Además, en esta misma edición de la Libertadores, River volvería a eliminar a Cruzeiro, en los octavos de final, aunque costó más que en 2015: empate 0-0 en el global y victoria 4-2 en los penales, con un brillante Franco Armani.

  • Penal para River aquí en Porto Alegre

La Copa Libertadores 2018 se caracterizó en gran parte por los momentos emotivos que tuvo que atravesar River. Antes de la final contra Boca, debió superar en semifinales al campeón defensor del título, Gremio, dirigido por Renato Gaúcho.

Al igual que varias series de este recorrido, las cosas empezaban mal para La Banda: con gol de Michel, Gremio se imponía por la mínima en Buenos Aires. Otra vez, River debía remontar la serie de visitante, esta vez en Porto Alegre.

En el Arena do Gremio, a pesar de haber empezado mejor, River se encontraba de vuelta en desventaja: zapatazo de Leonardo y 2-0 en el global a favor de los locales. Pero River contaba con un as: empatando la serie, pasaba por los goles de visitante.

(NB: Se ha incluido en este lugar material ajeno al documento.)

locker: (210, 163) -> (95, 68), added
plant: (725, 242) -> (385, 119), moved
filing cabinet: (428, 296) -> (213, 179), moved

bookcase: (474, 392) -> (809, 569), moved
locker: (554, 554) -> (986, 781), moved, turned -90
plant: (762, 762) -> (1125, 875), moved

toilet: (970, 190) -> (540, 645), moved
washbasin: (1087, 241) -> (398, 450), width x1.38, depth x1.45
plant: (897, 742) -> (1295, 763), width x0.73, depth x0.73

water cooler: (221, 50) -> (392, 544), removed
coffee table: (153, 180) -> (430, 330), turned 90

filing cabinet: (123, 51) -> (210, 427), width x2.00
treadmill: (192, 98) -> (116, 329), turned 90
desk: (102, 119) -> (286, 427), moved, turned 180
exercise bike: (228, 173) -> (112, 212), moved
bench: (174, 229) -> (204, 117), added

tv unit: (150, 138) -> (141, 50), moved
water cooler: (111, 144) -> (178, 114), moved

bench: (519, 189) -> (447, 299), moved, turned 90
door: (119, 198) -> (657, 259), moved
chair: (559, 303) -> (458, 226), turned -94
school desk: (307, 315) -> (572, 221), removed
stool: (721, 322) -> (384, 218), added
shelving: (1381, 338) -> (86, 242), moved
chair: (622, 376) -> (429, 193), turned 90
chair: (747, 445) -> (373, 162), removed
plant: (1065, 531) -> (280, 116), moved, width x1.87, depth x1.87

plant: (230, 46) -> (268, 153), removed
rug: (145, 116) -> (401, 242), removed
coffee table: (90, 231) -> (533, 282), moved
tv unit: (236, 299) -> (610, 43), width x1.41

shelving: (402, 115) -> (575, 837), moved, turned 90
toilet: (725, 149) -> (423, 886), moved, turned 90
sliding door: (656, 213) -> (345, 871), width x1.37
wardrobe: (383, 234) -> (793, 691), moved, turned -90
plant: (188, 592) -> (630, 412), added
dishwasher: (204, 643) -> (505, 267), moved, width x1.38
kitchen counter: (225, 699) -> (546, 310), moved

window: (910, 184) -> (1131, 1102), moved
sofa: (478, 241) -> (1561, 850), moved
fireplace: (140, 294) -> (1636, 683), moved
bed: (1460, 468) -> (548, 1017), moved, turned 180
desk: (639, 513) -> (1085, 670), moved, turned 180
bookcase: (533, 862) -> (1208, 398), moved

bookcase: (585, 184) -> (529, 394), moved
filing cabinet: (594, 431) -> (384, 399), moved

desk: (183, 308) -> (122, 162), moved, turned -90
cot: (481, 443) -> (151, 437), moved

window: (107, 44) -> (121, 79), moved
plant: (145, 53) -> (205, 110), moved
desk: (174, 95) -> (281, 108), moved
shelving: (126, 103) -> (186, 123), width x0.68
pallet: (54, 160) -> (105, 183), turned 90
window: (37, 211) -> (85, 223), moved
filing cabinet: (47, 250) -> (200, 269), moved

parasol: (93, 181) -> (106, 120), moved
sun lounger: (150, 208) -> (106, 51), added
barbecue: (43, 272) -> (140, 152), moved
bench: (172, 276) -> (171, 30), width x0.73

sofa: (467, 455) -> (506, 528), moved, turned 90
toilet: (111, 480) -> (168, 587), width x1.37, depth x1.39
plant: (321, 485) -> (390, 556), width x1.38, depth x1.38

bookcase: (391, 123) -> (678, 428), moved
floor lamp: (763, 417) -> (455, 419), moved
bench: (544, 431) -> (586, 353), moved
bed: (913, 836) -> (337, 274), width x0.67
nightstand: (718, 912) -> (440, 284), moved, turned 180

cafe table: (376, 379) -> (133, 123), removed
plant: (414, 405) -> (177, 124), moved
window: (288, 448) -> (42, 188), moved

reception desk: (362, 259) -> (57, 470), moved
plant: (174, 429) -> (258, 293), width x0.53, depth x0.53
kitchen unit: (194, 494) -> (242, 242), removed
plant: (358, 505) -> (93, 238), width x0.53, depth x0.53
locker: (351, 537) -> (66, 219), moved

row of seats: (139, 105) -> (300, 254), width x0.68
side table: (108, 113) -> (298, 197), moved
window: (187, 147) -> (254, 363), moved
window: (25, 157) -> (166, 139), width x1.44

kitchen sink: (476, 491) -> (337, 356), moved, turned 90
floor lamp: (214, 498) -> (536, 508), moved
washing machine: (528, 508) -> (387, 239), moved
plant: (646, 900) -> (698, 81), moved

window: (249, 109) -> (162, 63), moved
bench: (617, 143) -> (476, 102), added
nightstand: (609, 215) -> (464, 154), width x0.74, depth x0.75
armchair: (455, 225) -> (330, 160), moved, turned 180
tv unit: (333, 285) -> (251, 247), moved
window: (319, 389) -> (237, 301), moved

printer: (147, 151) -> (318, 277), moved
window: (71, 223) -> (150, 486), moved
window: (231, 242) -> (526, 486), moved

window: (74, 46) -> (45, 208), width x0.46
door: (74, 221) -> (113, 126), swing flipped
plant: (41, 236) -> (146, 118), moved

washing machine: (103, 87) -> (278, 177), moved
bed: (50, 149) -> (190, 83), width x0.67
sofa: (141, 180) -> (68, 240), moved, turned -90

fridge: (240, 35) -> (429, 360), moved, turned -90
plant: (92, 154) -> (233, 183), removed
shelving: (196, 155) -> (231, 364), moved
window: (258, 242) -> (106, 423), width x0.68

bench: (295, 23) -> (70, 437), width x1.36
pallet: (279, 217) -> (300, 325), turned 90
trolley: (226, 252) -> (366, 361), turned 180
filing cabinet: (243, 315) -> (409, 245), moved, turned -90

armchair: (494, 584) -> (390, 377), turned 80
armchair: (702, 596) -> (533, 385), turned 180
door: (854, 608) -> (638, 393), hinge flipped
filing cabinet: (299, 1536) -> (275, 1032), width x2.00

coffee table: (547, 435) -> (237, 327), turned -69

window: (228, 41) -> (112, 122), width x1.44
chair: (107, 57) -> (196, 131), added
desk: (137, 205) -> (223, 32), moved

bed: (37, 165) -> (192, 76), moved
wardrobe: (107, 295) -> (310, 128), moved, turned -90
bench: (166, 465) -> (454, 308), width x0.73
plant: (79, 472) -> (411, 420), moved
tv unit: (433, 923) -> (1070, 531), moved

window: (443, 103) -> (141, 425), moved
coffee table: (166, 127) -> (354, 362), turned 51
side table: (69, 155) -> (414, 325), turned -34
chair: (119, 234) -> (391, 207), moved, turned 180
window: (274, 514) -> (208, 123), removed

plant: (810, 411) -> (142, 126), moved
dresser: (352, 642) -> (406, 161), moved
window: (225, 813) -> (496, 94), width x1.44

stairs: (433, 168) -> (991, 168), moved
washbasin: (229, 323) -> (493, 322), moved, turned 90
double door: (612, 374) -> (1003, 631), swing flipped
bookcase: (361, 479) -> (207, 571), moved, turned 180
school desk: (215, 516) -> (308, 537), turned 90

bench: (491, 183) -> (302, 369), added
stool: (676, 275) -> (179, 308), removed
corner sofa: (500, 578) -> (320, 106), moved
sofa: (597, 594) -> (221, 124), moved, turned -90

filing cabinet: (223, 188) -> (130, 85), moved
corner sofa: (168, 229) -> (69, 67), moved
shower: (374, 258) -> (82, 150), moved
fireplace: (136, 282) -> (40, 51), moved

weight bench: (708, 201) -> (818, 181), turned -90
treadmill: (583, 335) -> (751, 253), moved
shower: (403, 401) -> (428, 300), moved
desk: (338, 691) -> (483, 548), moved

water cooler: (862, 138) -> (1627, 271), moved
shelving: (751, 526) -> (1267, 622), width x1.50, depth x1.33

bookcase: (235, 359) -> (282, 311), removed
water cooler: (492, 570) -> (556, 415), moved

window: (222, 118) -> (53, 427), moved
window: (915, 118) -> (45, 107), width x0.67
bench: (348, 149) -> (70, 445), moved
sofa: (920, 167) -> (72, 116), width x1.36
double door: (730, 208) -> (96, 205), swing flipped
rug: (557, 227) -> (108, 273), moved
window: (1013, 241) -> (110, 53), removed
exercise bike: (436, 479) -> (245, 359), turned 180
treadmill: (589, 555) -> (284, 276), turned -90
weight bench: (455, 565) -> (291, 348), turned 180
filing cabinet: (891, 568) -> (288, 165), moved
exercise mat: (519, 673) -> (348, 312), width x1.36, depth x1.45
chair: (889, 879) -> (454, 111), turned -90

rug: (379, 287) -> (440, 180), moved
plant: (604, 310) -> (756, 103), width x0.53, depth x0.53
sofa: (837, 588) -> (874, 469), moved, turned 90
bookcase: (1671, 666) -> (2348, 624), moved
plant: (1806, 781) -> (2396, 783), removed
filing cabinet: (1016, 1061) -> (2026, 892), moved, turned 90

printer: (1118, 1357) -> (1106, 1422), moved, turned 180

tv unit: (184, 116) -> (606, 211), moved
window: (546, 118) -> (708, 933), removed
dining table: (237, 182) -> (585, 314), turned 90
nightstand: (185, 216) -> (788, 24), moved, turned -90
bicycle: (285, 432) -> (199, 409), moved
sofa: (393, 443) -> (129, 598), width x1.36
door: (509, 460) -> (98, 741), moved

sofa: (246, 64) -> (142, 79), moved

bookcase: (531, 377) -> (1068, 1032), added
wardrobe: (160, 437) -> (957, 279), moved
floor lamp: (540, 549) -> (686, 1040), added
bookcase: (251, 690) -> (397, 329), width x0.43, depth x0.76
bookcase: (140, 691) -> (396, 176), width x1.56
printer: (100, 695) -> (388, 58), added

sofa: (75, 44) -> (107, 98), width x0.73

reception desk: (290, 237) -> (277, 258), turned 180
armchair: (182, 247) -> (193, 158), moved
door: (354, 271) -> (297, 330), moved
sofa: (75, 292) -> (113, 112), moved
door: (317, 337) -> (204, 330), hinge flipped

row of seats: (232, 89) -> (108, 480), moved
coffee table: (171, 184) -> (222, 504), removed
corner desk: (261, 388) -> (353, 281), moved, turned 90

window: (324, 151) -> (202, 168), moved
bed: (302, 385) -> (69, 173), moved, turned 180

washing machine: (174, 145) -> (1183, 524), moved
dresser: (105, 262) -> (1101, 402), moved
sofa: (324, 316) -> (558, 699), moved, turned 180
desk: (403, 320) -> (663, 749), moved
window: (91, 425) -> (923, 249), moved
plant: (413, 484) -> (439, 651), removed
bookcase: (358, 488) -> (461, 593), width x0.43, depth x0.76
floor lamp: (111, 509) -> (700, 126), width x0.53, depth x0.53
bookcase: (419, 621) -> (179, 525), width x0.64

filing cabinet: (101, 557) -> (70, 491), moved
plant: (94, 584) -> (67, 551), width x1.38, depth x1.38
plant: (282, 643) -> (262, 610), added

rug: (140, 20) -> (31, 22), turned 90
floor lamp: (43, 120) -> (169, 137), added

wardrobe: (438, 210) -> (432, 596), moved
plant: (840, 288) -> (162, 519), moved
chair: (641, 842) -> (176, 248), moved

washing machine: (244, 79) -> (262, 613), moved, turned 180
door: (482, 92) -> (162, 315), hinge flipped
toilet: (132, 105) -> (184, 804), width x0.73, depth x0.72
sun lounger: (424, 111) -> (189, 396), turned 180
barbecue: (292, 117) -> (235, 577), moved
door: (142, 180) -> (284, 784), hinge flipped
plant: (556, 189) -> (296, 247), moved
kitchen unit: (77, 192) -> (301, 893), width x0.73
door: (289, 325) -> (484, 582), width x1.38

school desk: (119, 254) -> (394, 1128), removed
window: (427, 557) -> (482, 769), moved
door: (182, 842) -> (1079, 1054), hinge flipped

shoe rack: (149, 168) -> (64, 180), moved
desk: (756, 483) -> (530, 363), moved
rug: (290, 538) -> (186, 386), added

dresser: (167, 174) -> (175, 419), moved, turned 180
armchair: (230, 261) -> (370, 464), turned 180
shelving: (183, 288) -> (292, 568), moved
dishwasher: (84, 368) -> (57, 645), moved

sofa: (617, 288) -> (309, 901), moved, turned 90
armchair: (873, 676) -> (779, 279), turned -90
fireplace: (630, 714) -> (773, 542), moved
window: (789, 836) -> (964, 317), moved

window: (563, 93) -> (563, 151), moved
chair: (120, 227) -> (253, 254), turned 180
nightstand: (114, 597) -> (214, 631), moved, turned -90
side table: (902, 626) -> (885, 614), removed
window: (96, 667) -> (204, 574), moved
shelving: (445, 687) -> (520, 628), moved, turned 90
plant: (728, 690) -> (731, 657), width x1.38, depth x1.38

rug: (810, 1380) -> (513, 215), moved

En un cotejo que Gremio dominaba a base de parar el partido constantemente, sobre el final, el Millo lograba marcar a través de Rafael Borré, de cabeza. Faltaba uno más. El reloj apresuraba su marcha y ya no quedaba tiempo, hasta que la tecnología por medio del VAR visualizó la mano de Bressan en el área para desviar un remate de Ignacio Scocco. El árbitro Cunha revisó el monitor y cobró penal para River. Gonzalo Martínez canjeaba el remate por gol, River pasaba al frente y aguantó la ventaja hasta el final (habían agregado 12 minutos por las demoras) para volver a una final copera, que terminó en Madrid.

  • River recopado

En un año donde los cruces ante los de Brasil fueron frecuentes, antes de esta gran final ante Flamengo, River ya definió un título internacional en 2019, y fue contra un equipo del país vecino: Athletico Paranaense, el ganador de la Sudamericana 2018, por la Recopa Sudamericana 2019.

River venía de conquistar la Libertadores, y en mayo de este año, revalidó el por qué es el mejor equipo del continente. Ante este rival había quedado afuera de la Sudamericana 2006, así que se tomó revancha. Paranaense, con Lucho González como estandarte, ganó la primera final por 1-0 en Paraná, con festejo del ex River Marco Ruben.

La historia no miente: River había ganado cada final internacional jugada en el Monumental, y en esta Recopa, no fue la excepción: costó pero el Millo goleó 3-0 en su casa, con festejos de Ignacio Fernández, Lucas Pratto y Matías Suárez, siendo los dos tantos finales después del minuto 90. La tercera Recopa a la vitrina del Museo River.